Thursday, June 25, 2015

An Adoptee’s Life



     
    don’t get me wrong, this is not a hate campaign or a social media attention seeking post. So long gone are my angst-ridden, multiple ear piercing, wanting to express college days (and looking back at it, the multiple earrings fashion is just too tacky now, ewww!!).

         I am also not a product of a love affair with a wealthy congressman or aristocratic family that existence had to be kept, so it is not worthy of a tell-all biography. However, while the story of my adoption doesn’t belong to those requiring combing histories and rummaging from long buried registration books, being adopted does not exactly fall to the society's norm. While not socially condemned, the movie and TV series plots have already made a general impression of adoption synonymous to unwanted. With this, to an adoptee, the joy of an ordinary day out in pigtails and sipping Zest-o is robbed off by the children’s teasing and the innocence is crushed by the adult’s harsh repetitive reminder of not belonging to the normal.


Top 8 things, situations and questions adoptees deal with


1)      The questions like: Who are my biological parents? How do they look like? Why did they give me away? Lucky me, I know them from the beginning so I don’t have to ask these questions and the follow ups. But to those with untold stories of conception and birth registration, everything else begins with these questions they are dying to find answers.

2)     The gossipers. Coming from a small town and from family of teachers, my adoptee’s story was as simple as growing up with hushed adult conversation at school, market, PTA meetings, funeral or any gathering about my adoption. It was an on-going competition who can ask in front of my face if I know whose tummy I came out from and an endless confirmation I am the one. I had to deal with it until they were too old to remember or died.

3)     The endless teasing growing up and the branding. Adopted becomes your family name.

4)     Listing your biological parents in the spaces provided. I am not being ungrateful, but my adoptive parents have long been gone so I put my biological parents name in my wedding invitation. My reason was simple: it feels crazy being invited by deceased people (at least to me). I was serious about it and also felt the urge to honor my other set of parents on that special moment in my life. My birth has already been registered under my adoptive set of parents, they were listed as my parents in all my legal documents and they were the only valid beneficiaries under the Philippine law, so on matters I can decide on, I want to cross out one of that ‘adoptee’s what ifs’. In this matter, when to and when not?

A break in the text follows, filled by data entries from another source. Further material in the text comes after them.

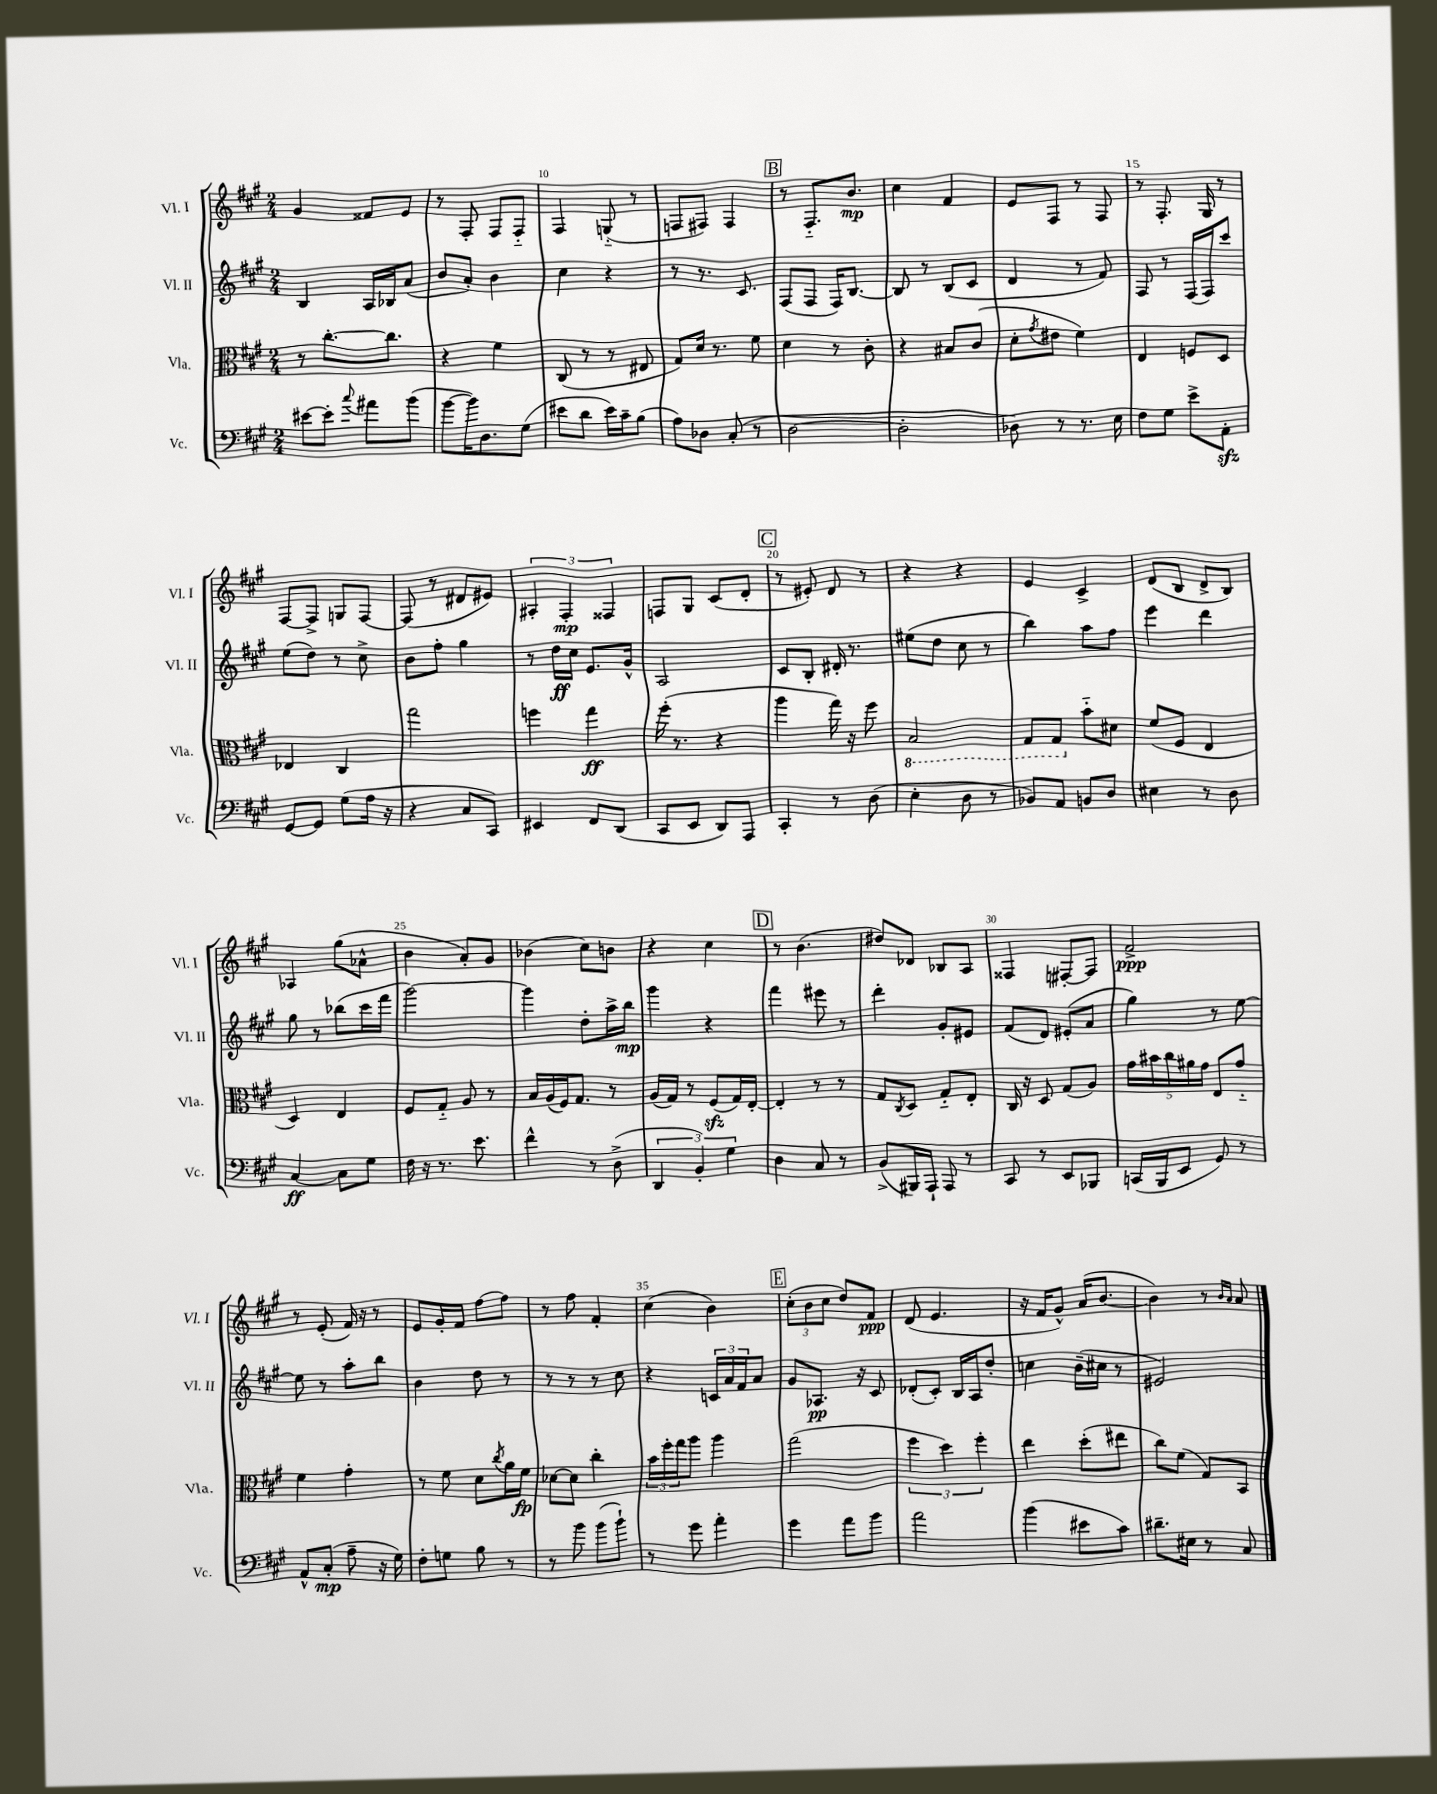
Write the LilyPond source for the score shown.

<<
\new StaffGroup <<
\new Staff = "s0" \with { instrumentName = "Vl. I" shortInstrumentName = "Vl. I" } {
    \clef treble \key a \major \numericTimeSignature \time 2/4
    gis'4 fisis'8 e'8 |
    r8 fis8-. fis8 fis8-_ |
    fis4 g8-_( r8 |
    f8 fis8) fis4 |
    \mark \markup { \box "B" } r8 fis8.-_ b'8.\mp |
    cis''4 fis'4 |
    e'8 fis8 r8 fis8 |
    r8 fis8.-. gis16 r8 |
    fis8~ fis8-> g8 fis8~ |
    fis8( r8 dis'8 eis'8) |
    \tuplet 3/2 { ais4-. fis4-.\mp fisis4 } |
    f8 gis8 cis'8( d'8-. |
    \mark \markup { \box "C" } r8 eis'8-.) d'8 r8 |
    r4 r4 |
    e'4 cis'4-> |
    d'8( b8 d'8-> b8) |
    aes4 gis''8( aes'8-^ |
    b'4 a'8-.) gis'8 |
    bes'4( cis''8) b'8 |
    r4 cis''4 |
    \mark \markup { \box "D" } r8 b'4.( |
    dis''8) des'8 bes8 a8 |
    fisis4 fis8~-. fis8 |
    fis'2->\ppp |
    r8 e'8-.( fis'16) r16 r8 |
    e'8 gis'16-. fis'16 fis''8~ fis''8 |
    r8 fis''8 fis'4-. |
    cis''4( b'4) |
    \mark \markup { \box "E" } \tuplet 3/2 { cis''8-.( b'8 cis''8 } d''8) fis'8\ppp |
    d'8( e'4. |
    r16 fis'16 gis'8-^) a'16( b'8.~ |
    b'4) r8 \grace { b'16 a'16 } a'8 \bar "|." |
}
\new Staff = "s1" \with { instrumentName = "Vl. II" shortInstrumentName = "Vl. II" } {
    \clef treble \key a \major \numericTimeSignature \time 2/4
    b4 a16 bes16 a'8( |
    b'8 a'8-.) b'4 |
    cis''4 r4 |
    r8 r8. cis'8. |
    \mark \markup { \box "B" } fis8( fis8 fis16) b8.~ |
    b8 r8 b8( cis'8 |
    d'4 r8 fis'8) |
    fis8 r8 fis16( fis16) cis'''8 |
    e''8( d''8) r8 cis''8-> |
    b'8 fis''8-. gis''4 |
    r8 d''16\ff cis''16 e'8. gis'16-^ |
    a2 |
    \mark \markup { \box "C" } cis'8 b8-. dis'16-. r8. |
    eis''8( d''8 cis''8 r8 |
    b''4) a''8 fis''8 |
    e'''4 d'''4 |
    gis''8 r8 bes''8( cis'''16 fis'''16 |
    gis'''2~) |
    gis'''4 d''8-. a''16-> b''16\mp |
    gis'''4 r4 |
    \mark \markup { \box "D" } fis'''4 eis'''8 r8 |
    d'''4-. gis'8-. eis'8 |
    fis'8( d'8) eis'8-.( a'8 |
    gis''4) r8 e''8~ |
    e''8 r8 a''8-. b''8 |
    b'4 d''8 r8 |
    r8 r8 r8 cis''8 |
    r4 \tuplet 3/2 { c'16 a'16 fis'16 } a'8 |
    \mark \markup { \box "E" } gis'8 aes8.\pp r16 cis'8 |
    des'8-.( cis'8-.) b16 a16 d''8-. |
    c''4 b'16--( cis''16 r8 |
    eis'2) \bar "|." |
}
\new Staff = "s2" \with { instrumentName = "Vla." shortInstrumentName = "Vla." } {
    \clef alto \key a \major \numericTimeSignature \time 2/4
    r8 cis''8.~-. cis''8. |
    r4 fis'4 |
    cis8( r8 r8 eis8 |
    gis8) d'16 r8. fis'8 |
    \mark \markup { \box "B" } d'4 r8 cis'8-. |
    r4 bis8 cis'8( |
    d'8-. \acciaccatura { gis'8 } eis'8 fis'4) |
    e4 f8 d8 |
    ees4 cis4 |
    gis''2 |
    f''4 gis''4\ff |
    fis''16-.( r8. r4 |
    \mark \markup { \box "C" } a''4 gis''16) r16 fis''8 |
    \ottava #-1 b,2 |
    gis,8 gis,8 \ottava #0 b'8-_ dis'8 |
    fis'8( fis8 e4 |
    d4) e4 |
    fis8 gis8-_ a8 r8 |
    b16 a16( fis16) gis8. r8 |
    a16( gis16) r8 fis8\sfz( gis16) e16~-. |
    \mark \markup { \box "D" } e4-. r8 r8 |
    gis8 \acciaccatura { cis8 } d8 gis8-_ e8-. |
    cis16 r16 d8 gis8( a8) |
    \tuplet 5/4 { gis'16 bis'16 cis''16 ais'16 gis'16 } e8 gis'8-_ |
    fis'4 gis'4-. |
    r8 fis'8 d'8 \acciaccatura { cis''8 } a'16 fis'16\fp |
    des'8~ des'8 cis''4-. |
    \tuplet 3/2 { b'16 fis''16-. gis''16 } a''8 a''4 |
    \mark \markup { \box "E" } gis''2( |
    \tuplet 3/2 { fis''4 d''4) fis''4-. } |
    e''4 d''8-.( eis''8 |
    cis''8) fis'8( gis8) b,8 \bar "|." |
}
\new Staff = "s3" \with { instrumentName = "Vc." shortInstrumentName = "Vc." } {
    \clef bass \key a \major \numericTimeSignature \time 2/4
    eis'8~ eis'8-. \appoggiatura { cis''8 } ais'8 b'8( |
    b'8~ b'16) d8. gis8( |
    eis'8 d'8 eis'16) cis'16-- b8( |
    a8) des8 cis8-.( r8 |
    \mark \markup { \box "B" } d2~ |
    d2-. |
    des8) r8 r8. e16 |
    fis8 gis8 e'8-> a,8-.\sfz |
    gis,8~ gis,8 gis8( a16 r16 |
    r4 cis8 cis,8) |
    eis,4 fis,8 d,8( |
    cis,8 e,8 d,8) a,,8 |
    \mark \markup { \box "C" } cis,4-. r8 d8( |
    e4-. d8 r8 |
    bes,8) a,8 b,8 d8 |
    eis4 r8 d8 |
    cis4~\ff cis8 gis8 |
    fis16 r16 r8. e'8. |
    fis'4-^ r8 d8->( |
    \tuplet 3/2 { d,4 b,4-.) gis4 } |
    \mark \markup { \box "D" } d4 cis8 r8 |
    b,8->( bis,,16) a,,16-! a,,8 r8 |
    cis,8 r8 e,8 bes,,8 |
    c,16( b,,16 e,8 gis,8) r8 |
    a,8-^ cis8-.\mp( a8-- r16 gis16) |
    fis8-. g8 b8 r8 |
    r8 b'8 b'8( b'8-!) |
    r8 gis'8 a'4-. |
    \mark \markup { \box "E" } gis'4 a'8 b'8 |
    a'2 |
    b'4( eis'8 cis'8) |
    dis'8.-- eis16 r8 cis8 \bar "|." |
}
>>
>>
\layout { \context { \Score currentBarNumber = #8 \override BarNumber.break-visibility = ##(#f #t #t) barNumberVisibility = #(every-nth-bar-number-visible 5) } }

5)     There is one or two you loved most or more. That is the truth even if you always answer equally when asked. And you will be asked hundred times growing up and even as an adult. It is already a torture to a child with one set of parents and being asked constantly, imagine if you have two. 

6)     Family health history left blank. I wasn’t hospitalized too often growing up that the blood type and genes I carried never bothered me much. If I filled up medical information in the past, I guess I never paid attention to them as my parents look healthy that time. Abroad, with legs spread my OB casually asked my family's health history, and I have no answer.

7)     Visa processing – as a result of my idleness and wandering while folding the clothes, I realized how Visa application and processing can be delayed, denied, expedited or approved according to your blood relation. #justoneofmyrandomthoughts

8)     Security questions and account verification.

CCA: And just for confirmation Ma’am, can you please provide me your mother’s maiden name.
Me: Concepcion or Torres? Oh, why can’t you simply ask my shampoo brand?